» RECORD EXCERPTS
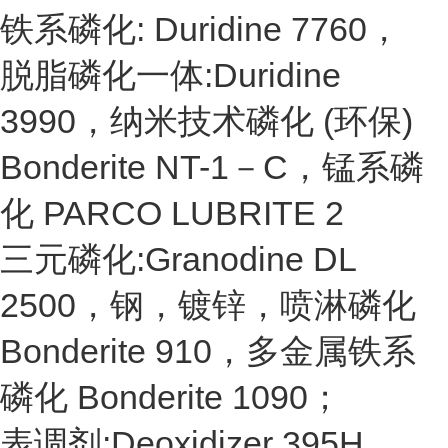
铁系磷化: Duridine 7760，
脱脂磷化一体:Duridine
3990，纳米技术磷化 (环保)
Bonderite NT-1－C，锰系磷
化 PARCO LUBRITE 2
三元磷化:Granodine DL
2500，钢，镀锌，喷淋磷化
Bonderite 910，多金属铁系
磷化 Bonderite 1090；
表调剂:Deoxidizer 395H，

» ASSIGNED TASK
Output the entries verbatim, skipping images.

» TASK RESULT
铁系磷化: Duridine 7760，
脱脂磷化一体:Duridine
3990，纳米技术磷化 (环保)
Bonderite NT-1－C，锰系磷
化 PARCO LUBRITE 2
三元磷化:Granodine DL
2500，钢，镀锌，喷淋磷化
Bonderite 910，多金属铁系
磷化 Bonderite 1090；
表调剂:Deoxidizer 395H，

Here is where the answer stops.